● **Listed records**:
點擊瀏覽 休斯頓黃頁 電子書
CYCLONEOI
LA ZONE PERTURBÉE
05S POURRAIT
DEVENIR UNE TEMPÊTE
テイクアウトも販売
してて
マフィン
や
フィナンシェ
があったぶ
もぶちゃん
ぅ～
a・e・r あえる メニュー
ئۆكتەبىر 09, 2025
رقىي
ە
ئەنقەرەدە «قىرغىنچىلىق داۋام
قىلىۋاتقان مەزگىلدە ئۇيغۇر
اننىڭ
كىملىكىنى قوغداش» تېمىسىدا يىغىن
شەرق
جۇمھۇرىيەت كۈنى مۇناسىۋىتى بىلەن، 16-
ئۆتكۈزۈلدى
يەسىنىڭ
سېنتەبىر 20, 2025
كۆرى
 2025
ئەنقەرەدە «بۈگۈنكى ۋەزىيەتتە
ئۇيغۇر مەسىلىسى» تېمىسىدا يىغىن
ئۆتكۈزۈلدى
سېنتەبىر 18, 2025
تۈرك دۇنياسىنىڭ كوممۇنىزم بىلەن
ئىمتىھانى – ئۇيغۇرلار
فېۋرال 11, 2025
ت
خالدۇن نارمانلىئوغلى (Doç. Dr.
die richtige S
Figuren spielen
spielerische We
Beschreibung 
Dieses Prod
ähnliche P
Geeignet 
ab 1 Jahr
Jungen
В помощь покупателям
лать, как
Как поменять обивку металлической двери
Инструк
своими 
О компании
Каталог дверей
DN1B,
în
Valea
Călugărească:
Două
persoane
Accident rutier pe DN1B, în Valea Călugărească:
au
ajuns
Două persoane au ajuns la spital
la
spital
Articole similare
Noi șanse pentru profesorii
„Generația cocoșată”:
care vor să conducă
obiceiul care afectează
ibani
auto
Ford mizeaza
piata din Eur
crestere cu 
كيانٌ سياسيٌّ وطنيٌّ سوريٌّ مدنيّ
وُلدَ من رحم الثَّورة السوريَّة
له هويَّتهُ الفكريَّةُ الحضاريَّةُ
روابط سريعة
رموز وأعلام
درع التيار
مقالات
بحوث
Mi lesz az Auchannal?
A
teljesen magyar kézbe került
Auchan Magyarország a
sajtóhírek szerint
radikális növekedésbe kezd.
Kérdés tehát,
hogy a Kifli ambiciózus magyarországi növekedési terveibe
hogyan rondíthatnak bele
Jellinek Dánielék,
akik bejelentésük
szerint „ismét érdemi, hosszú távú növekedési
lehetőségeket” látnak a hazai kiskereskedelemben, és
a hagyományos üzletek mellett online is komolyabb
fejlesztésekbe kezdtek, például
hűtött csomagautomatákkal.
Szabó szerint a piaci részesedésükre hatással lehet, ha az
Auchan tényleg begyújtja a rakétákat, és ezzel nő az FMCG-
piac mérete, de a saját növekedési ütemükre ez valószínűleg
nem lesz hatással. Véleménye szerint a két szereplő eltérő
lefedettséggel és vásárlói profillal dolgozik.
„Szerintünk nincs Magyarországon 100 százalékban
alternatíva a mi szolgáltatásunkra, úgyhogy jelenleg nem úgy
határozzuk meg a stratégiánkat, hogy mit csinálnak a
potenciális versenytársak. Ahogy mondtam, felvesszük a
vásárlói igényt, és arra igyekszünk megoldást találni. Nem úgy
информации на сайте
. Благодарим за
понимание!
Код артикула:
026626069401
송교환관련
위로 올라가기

● **Your instructions**: For this exercise, output exactly the lines above from the line with "Каталог дверей" to the line with "وُلدَ من رحم الثَّورة السوريَّة", counting both, and leave out the rest.

● **Task answer**:
Каталог дверей
DN1B,
în
Valea
Călugărească:
Două
persoane
Accident rutier pe DN1B, în Valea Călugărească:
au
ajuns
Două persoane au ajuns la spital
la
spital
Articole similare
Noi șanse pentru profesorii
„Generația cocoșată”:
care vor să conducă
obiceiul care afectează
ibani
auto
Ford mizeaza
piata din Eur
crestere cu 
كيانٌ سياسيٌّ وطنيٌّ سوريٌّ مدنيّ
وُلدَ من رحم الثَّورة السوريَّة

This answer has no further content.